Excluding Part I of the Indian Arbitration and Conciliation Act 1996: is it necessary?
Ms. Priyanka Gandhi (Associate) and Mr. Ankur Kashyap (Associate), Juris Corp.
In a recent decision, the Indian Supreme Court refused to appoint an arbitrator in an international arbitration on the ground that the arbitration agreement excluded the application of Part I of the Indian Arbitration and Conciliation Act 1996 (Act) (which contained the provision for appointment of arbitrators). The Supreme Court reached this decision despite the fact that the arbitration agreement did not contain an express exclusion of Part I of the Act but rather provided for the arbitration to be conducted outside India and governed by a foreign law.
Part I of the Act deals with domestic arbitration and section 2(2) provides that Part I shall apply where the place of arbitration is India.
In Bhatia International v Bulk Trading SA(2002) 4 SCC 105, the Indian Supreme Court held that Part I of the Act applied not just to arbitrations with their seat in India, but also to arbitrations taking place outside India involving an Indian party, unless the parties expressly or impliedly excluded any or all of its provisions. This was confirmed by the Supreme Court in Venture Global Engineering v Satyam Computer Ltd (2008) 4 SC 190.
Section 11(6) of the Act provides the procedure for appointment of arbitrators.
In this case, M/s Dozco India P. Ltd. (the petitioner) entered into a distributorship agreement with M/s Doosan Infracore Co. Ltd. (the respondent) under which the petitioner was appointed as the respondent's exclusive distributor in India and Bhutan. The distribution agreement contained an arbitration agreement providing for arbitration under the ICC Arbitration Rules. The seat of arbitration was to be "Seoul, Korea (or such other place as the parties may agree in writing)", and the governing law was the law of the Republic of Korea.
Subsequently, disputes arose between the parties. The petitioner sent a notice to the respondent calling on it to appoint an arbitrator in accordance with the arbitration agreement contained in the distribution agreement. On the respondent's failure to appoint an arbitrator, the petitioner filed an application in the Supreme Court of India for the appointment of an arbitrator under section 11(6) of the Act.
The issue that fell for interpretation by the court was whether the arbitration agreement specifically ousted the jurisdiction of the court by "expressly" excluding Part I of the Act.
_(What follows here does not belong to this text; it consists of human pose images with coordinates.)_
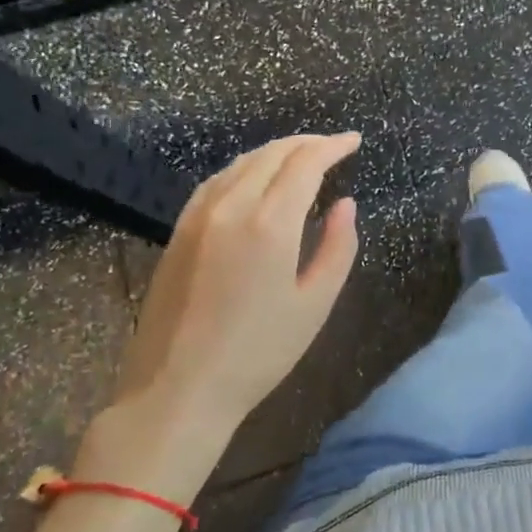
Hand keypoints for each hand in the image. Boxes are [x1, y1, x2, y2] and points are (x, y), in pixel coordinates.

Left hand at [80, 133, 361, 492]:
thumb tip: (345, 205)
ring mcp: (198, 216)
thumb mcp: (314, 304)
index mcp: (269, 224)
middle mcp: (231, 207)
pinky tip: (255, 179)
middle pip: (272, 154)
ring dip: (276, 152)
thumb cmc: (258, 353)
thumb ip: (337, 247)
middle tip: (334, 146)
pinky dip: (245, 168)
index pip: (305, 163)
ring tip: (302, 157)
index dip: (333, 146)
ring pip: (241, 163)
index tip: (354, 141)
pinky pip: (217, 181)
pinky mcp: (179, 231)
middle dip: (307, 143)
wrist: (178, 389)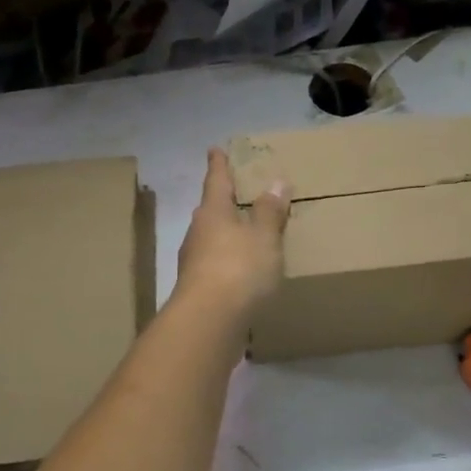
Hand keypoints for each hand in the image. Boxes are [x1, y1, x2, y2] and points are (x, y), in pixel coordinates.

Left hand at [175, 148, 289, 318]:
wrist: (209, 322)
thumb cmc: (239, 269)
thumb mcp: (264, 237)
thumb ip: (270, 212)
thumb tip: (276, 182)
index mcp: (213, 212)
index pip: (216, 180)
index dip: (218, 164)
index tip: (214, 149)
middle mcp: (198, 233)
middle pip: (211, 211)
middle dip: (224, 203)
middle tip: (239, 195)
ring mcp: (194, 263)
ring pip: (212, 240)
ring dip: (227, 236)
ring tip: (247, 235)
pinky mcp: (198, 290)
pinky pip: (217, 267)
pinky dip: (230, 264)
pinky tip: (243, 273)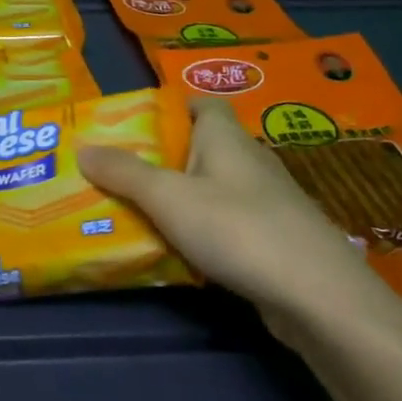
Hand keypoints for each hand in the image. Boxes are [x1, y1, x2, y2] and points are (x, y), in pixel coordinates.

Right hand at [78, 98, 392, 327]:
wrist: (318, 297)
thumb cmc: (237, 228)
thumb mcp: (168, 198)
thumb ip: (124, 173)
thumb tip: (82, 147)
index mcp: (225, 135)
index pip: (201, 103)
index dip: (170, 109)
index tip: (134, 128)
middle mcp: (247, 159)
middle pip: (200, 147)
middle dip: (163, 158)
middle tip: (119, 174)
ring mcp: (266, 201)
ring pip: (213, 188)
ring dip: (180, 198)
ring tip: (137, 212)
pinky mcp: (274, 238)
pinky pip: (227, 222)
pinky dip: (202, 230)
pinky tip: (178, 251)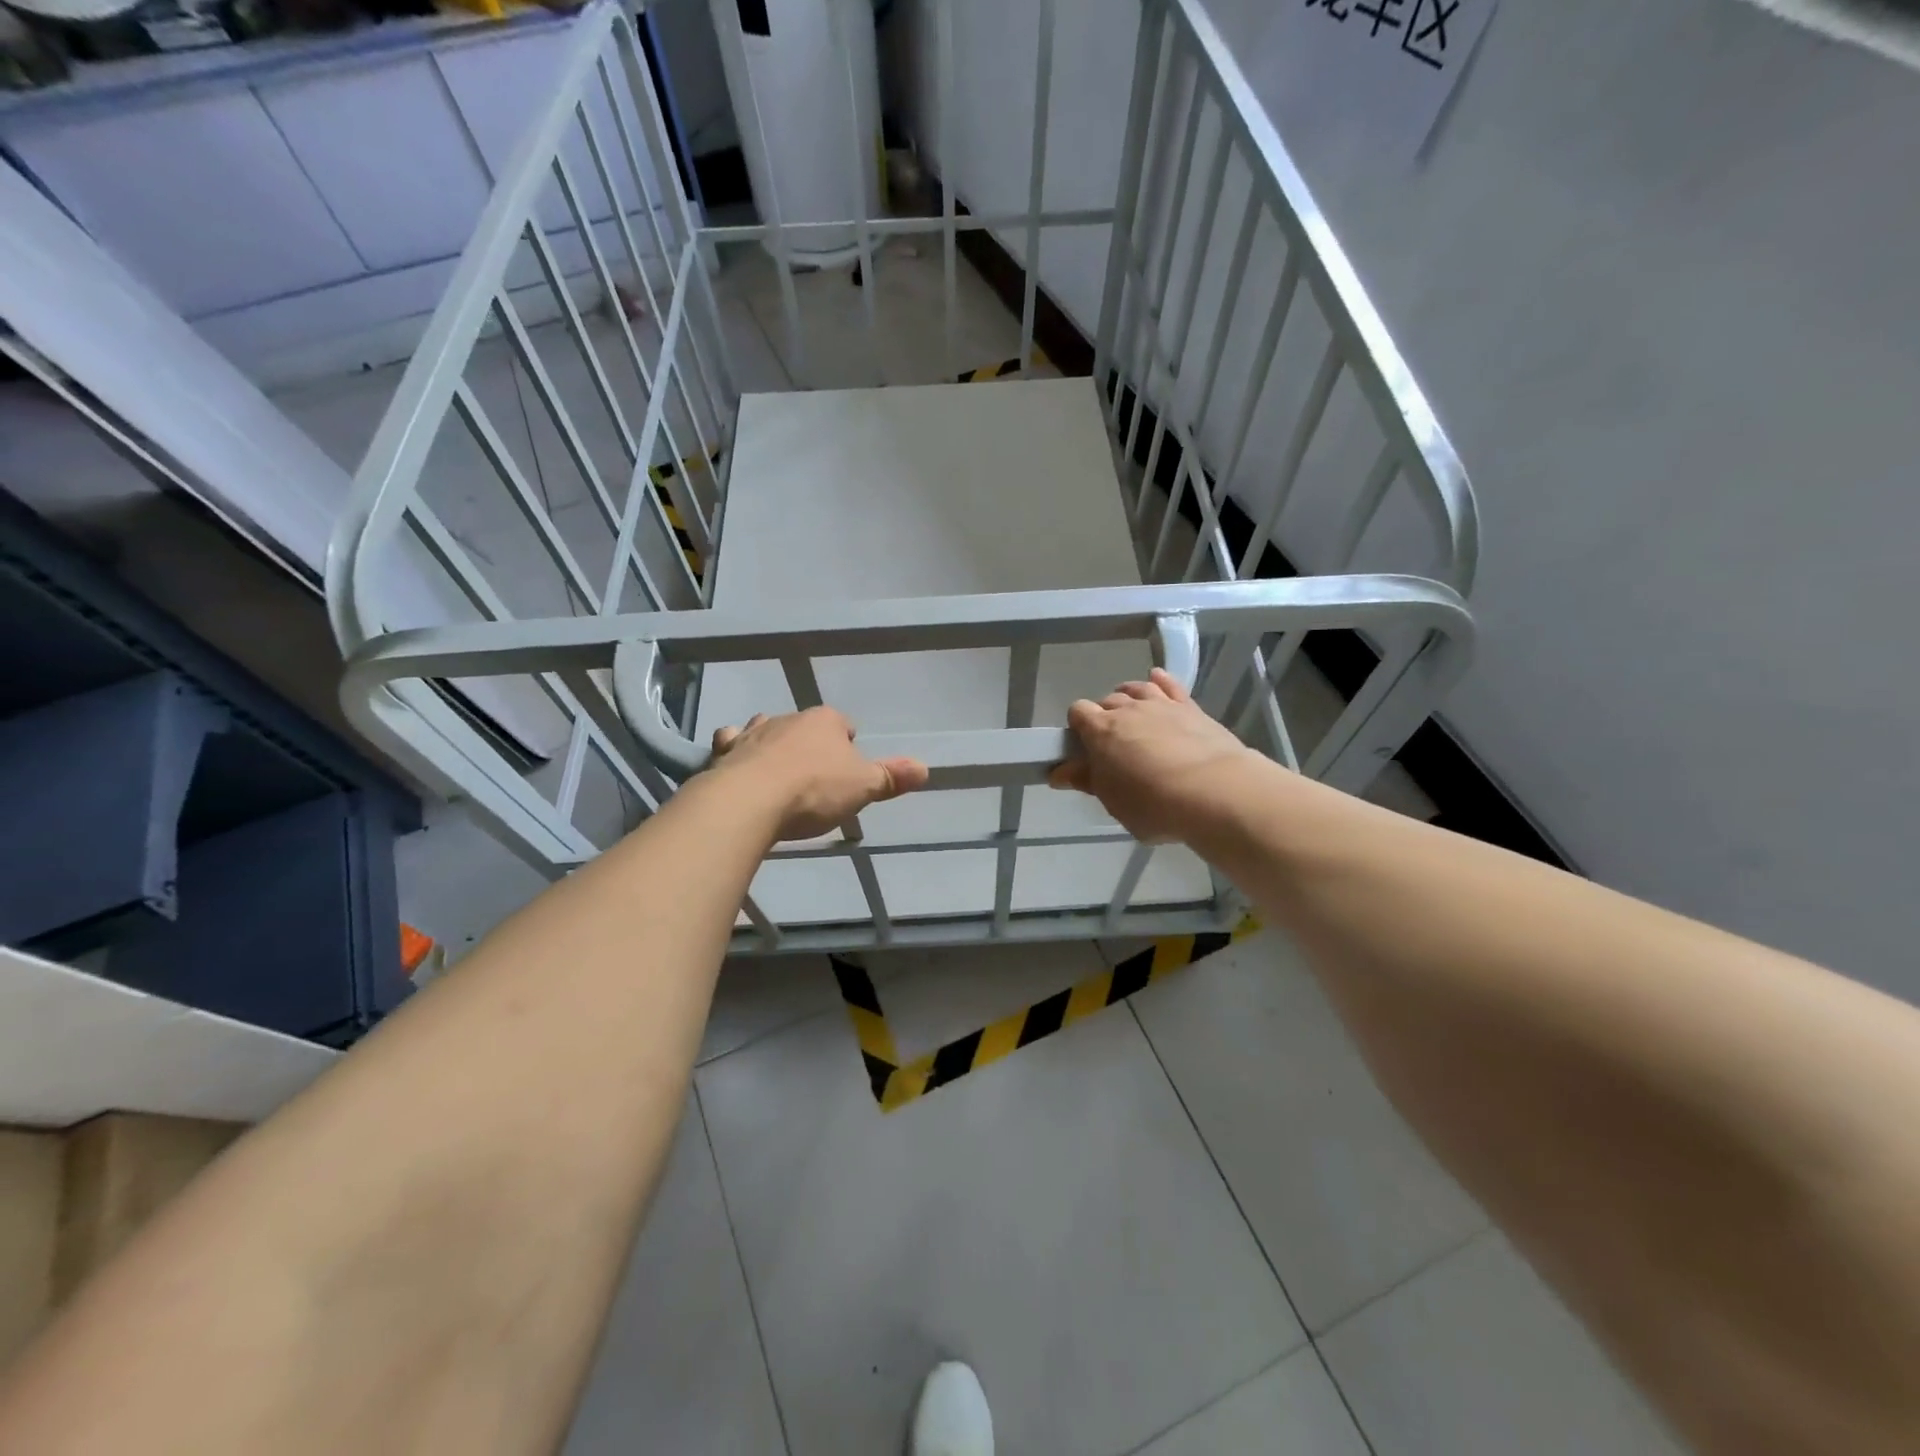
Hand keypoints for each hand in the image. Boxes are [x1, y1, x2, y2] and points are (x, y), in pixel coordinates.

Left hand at [708, 707, 929, 841]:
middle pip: (804, 727)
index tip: (847, 770)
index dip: (847, 745)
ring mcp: (752, 732)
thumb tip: (926, 768)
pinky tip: (738, 768)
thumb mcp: (862, 787)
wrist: (749, 801)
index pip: (843, 724)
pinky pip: (731, 744)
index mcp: (825, 720)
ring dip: (772, 746)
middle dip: (809, 746)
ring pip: (766, 730)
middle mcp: (788, 717)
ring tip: (778, 773)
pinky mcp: (723, 752)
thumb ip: (891, 777)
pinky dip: (736, 753)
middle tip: (815, 779)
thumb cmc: (814, 790)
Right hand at [1048, 668, 1260, 843]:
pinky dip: (1159, 681)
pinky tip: (1156, 679)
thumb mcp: (1113, 800)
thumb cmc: (1153, 803)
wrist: (1214, 790)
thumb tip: (1058, 773)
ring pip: (1137, 689)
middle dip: (1104, 716)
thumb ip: (1087, 781)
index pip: (1078, 712)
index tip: (1083, 747)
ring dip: (1128, 697)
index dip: (1077, 726)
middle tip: (1111, 743)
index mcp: (1101, 730)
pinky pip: (1170, 685)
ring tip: (1130, 711)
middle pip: (1107, 701)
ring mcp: (1161, 704)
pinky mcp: (1190, 707)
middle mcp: (1128, 709)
The petitioner, relying on the Supreme Court's judgment in Bhatia International v Bulk Trading SA, Citation Infowares Ltd. v Equinox Corporation and Intdel Technical Private Services Ltd. v W.S. Atkins Rail Ltd., contended that since Part I of the Act was not "expressly" or "impliedly" excluded by the parties, it continued to apply even if it was an arbitration to be conducted outside India and governed by foreign law. It further contended that since the bracketed portion of the arbitration agreement gave the parties an option to designate another place of arbitration, it was not the intention of the parties to designate Seoul, Korea, as the legal seat of arbitration.
Rejecting the petitioner's contention, the Indian Supreme Court held that the language of the arbitration agreement was clearly indicative of an "express" exclusion of Part I of the Act.
In reaching this conclusion, the Court distinguished its decisions in Citation Infowares and Intdel. The Court held that Part I was not excluded in those cases, as the impugned arbitration agreements in both cases, even though providing for the governing law to be a foreign law, did not provide for the place of arbitration to be outside India.
Further, the Court, relying on Naviera Amozonica Peruna S.A. v Compania Internationacional De Seguros Del Peru, drew a distinction between the legal "seat" of arbitration and a geographically convenient "place" of arbitration and held that it was never the intention of the parties to have the legal seat of arbitration as any place other than Seoul, Korea.
Having concluded that Part I and therefore section 11(6) were "expressly" excluded, the Court rejected the application for the appointment of arbitrators.
If the Bhatia judgment was the thin end of the wedge, then the Satyam judgment flung the door open, especially with regard to applying Part I to arbitrations conducted outside India - even though section 5 of the Act expressly embodies the principle of minimum judicial intervention in arbitration.
Since Bhatia, "express" exclusion of Part I of the Act was always understood to mean the specific inclusion of a clause in an arbitration agreement to that effect (that is, a sub-clause that Part I will not apply). However, the Supreme Court in this judgment appears to hold that an express exclusion is not required; it will be sufficient if the applicable law is a foreign law and the seat of arbitration is outside India.